WHAT THE EXERCISE ASKS —
Locate the word "bbox" in the data below, then copy every line that holds it.

INFORMATION PROVIDED —
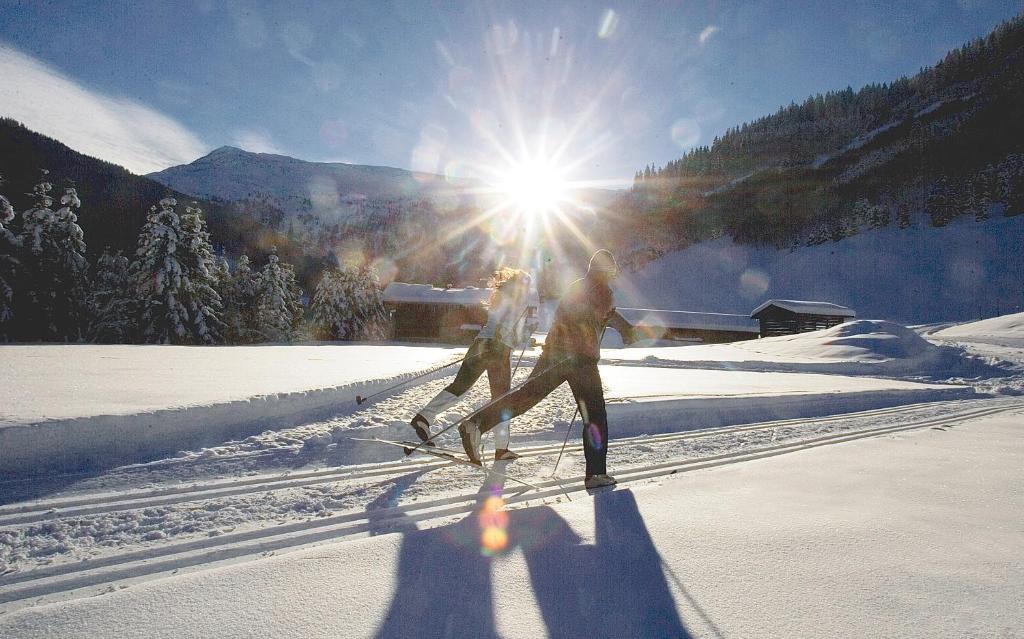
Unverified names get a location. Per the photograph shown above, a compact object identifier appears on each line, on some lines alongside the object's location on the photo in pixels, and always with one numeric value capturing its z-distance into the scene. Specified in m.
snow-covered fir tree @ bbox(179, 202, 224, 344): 23.80
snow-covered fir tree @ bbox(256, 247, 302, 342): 31.75
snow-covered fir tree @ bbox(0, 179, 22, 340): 21.00
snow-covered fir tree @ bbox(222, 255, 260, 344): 30.62
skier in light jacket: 4.57
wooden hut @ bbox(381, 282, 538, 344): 36.53
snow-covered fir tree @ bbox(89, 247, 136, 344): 23.58
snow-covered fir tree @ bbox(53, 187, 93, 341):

WRITTEN RESPONSE —
snow-covered fir tree @ bbox(179, 202, 224, 344): 23.80
snow-covered fir tree @ bbox(256, 247, 302, 342): 31.75
snow-covered fir tree @ bbox(0, 179, 22, 340): 21.00
snow-covered fir tree @ bbox(222, 255, 260, 344): 30.62
wooden hut @ bbox(381, 282, 538, 344): 36.53
snow-covered fir tree @ bbox(89, 247, 136, 344): 23.58
snow-covered fir tree @ bbox(53, 187, 93, 341):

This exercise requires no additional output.